In the material below, pictures must be dropped. Repeat exactly, and only, the lines from the line with "45: (372, 227, 0.39)" to the line with "33: (310, 185, 0.49)", both ends included.

● ● ● ●

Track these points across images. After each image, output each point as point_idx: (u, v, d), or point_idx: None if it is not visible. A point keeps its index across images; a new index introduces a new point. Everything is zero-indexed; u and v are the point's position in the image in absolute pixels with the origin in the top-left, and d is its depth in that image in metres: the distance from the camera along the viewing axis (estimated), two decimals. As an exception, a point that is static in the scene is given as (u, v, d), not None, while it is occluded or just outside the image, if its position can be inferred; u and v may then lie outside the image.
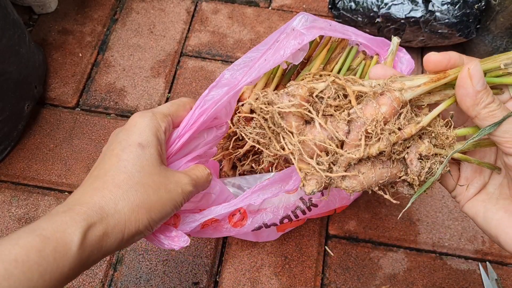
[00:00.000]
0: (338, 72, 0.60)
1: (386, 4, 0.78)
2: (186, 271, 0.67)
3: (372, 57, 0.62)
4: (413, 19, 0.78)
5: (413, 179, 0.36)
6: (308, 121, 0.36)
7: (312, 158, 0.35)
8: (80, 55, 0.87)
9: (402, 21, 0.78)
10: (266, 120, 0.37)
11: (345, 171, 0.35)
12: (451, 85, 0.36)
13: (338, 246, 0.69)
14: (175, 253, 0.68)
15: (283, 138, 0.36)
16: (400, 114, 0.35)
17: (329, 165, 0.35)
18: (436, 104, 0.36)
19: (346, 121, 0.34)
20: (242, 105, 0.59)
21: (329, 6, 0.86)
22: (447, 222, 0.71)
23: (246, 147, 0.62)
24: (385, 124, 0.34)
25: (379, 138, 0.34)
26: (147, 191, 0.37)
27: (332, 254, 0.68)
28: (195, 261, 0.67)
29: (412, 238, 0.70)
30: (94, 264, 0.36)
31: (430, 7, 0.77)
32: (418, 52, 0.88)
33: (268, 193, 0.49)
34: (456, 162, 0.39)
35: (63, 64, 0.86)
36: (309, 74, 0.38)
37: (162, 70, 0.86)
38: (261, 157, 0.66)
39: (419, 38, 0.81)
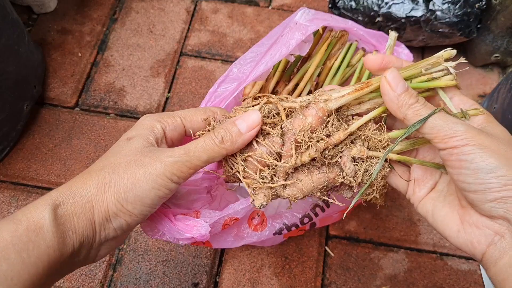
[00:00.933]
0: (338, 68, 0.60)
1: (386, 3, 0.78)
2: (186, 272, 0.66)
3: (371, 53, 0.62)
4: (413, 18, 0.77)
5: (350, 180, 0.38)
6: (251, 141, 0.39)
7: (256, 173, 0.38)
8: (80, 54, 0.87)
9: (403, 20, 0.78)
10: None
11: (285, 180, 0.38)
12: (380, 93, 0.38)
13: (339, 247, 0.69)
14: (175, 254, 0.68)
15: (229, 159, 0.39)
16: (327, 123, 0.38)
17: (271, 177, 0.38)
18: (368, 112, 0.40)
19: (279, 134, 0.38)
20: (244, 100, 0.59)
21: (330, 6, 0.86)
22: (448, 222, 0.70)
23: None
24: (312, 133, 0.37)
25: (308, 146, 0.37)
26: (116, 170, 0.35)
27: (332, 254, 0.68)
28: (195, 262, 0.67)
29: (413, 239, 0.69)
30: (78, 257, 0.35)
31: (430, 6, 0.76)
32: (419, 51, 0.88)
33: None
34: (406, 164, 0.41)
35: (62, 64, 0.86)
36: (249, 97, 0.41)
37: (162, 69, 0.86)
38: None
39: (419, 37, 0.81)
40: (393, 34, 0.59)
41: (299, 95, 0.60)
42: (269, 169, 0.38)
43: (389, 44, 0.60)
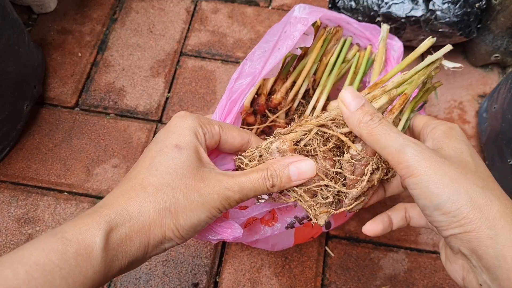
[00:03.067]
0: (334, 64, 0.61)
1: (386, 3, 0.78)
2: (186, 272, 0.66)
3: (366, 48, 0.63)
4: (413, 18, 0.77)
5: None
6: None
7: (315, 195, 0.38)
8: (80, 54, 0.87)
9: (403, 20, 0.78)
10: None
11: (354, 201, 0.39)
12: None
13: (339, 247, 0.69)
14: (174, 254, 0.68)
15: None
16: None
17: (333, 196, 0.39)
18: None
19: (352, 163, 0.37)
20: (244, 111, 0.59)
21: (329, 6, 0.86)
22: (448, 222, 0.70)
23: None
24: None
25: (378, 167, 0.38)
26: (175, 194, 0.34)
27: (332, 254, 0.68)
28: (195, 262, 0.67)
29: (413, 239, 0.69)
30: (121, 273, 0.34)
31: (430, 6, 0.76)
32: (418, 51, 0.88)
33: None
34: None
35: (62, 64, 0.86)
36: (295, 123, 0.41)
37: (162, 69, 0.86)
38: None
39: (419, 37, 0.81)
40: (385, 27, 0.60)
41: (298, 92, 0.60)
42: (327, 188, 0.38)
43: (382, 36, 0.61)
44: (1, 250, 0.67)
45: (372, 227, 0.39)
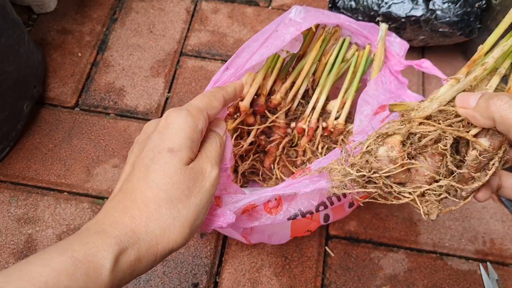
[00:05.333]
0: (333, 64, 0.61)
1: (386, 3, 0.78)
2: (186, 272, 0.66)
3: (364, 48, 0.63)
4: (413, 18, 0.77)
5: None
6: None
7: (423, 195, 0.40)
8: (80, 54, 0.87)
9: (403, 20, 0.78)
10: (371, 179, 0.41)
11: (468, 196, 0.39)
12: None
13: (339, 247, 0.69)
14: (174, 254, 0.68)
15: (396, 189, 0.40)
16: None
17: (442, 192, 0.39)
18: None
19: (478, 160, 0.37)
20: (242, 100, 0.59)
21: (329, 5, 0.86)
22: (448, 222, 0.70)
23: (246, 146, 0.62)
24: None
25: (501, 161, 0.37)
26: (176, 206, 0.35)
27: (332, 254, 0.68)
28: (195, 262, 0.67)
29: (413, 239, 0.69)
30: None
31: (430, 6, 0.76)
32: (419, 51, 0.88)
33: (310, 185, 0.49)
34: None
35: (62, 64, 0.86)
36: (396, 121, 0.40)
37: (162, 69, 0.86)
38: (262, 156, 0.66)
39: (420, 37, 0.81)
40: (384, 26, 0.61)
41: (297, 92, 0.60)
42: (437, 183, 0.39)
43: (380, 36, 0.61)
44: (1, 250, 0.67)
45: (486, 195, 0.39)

● ● ● ●

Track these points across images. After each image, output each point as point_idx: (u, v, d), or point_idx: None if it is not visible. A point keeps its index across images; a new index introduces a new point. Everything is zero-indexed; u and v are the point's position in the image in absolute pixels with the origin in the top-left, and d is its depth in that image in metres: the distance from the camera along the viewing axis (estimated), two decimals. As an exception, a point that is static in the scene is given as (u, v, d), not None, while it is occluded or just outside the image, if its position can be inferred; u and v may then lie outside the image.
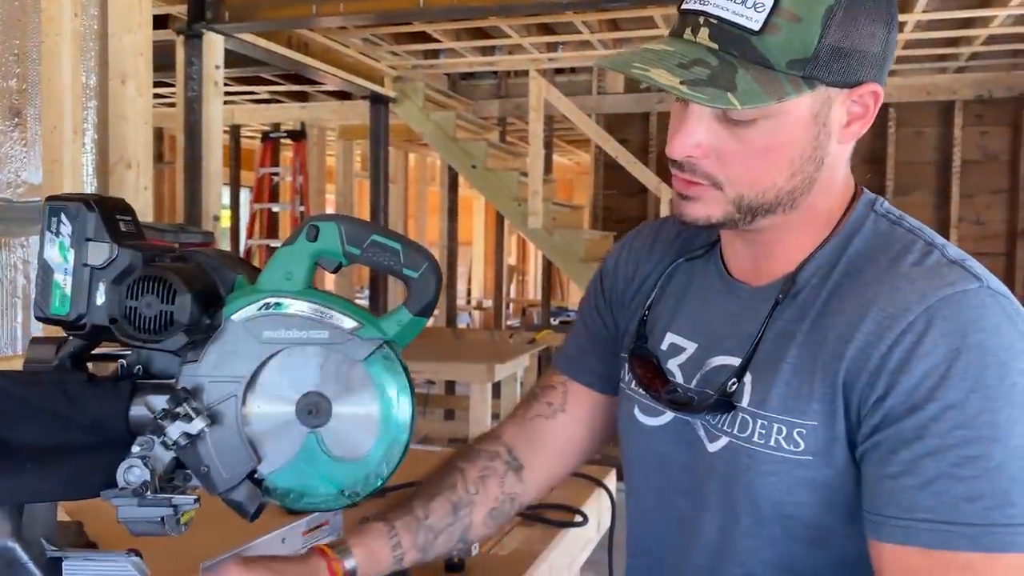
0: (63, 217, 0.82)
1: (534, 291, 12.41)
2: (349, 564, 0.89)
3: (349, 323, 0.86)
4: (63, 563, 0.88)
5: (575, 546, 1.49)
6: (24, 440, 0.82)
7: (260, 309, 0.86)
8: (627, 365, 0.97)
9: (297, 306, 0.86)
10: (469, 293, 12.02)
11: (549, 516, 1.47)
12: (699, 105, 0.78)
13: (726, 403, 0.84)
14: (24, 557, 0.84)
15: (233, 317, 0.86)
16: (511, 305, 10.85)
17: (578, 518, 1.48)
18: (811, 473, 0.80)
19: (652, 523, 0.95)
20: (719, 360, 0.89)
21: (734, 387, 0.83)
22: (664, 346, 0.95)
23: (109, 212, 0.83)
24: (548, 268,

● ● ● ●

• **Exercise answer**
45: (372, 227, 0.39)
[00:05.333]
0: (333, 64, 0.61)
1: (386, 3, 0.78)
2: (186, 272, 0.66)
3: (364, 48, 0.63)
4: (413, 18, 0.77)
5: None
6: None
7: (423, 195, 0.40)
8: (80, 54, 0.87)
9: (403, 20, 0.78)
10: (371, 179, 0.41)
11: (468, 196, 0.39)
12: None
13: (339, 247, 0.69)
14: (174, 254, 0.68)
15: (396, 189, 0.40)
16: None
17: (442, 192, 0.39)
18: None
19: (478, 160, 0.37)
20: (242, 100, 0.59)
21: (329, 5, 0.86)
22: (448, 222, 0.70)
23: (246, 146, 0.62)
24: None
25: (501, 161, 0.37)
26: (176, 206, 0.35)
27: (332, 254, 0.68)
28: (195, 262, 0.67)
29: (413, 239, 0.69)
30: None
31: (430, 6, 0.76)
32: (419, 51, 0.88)
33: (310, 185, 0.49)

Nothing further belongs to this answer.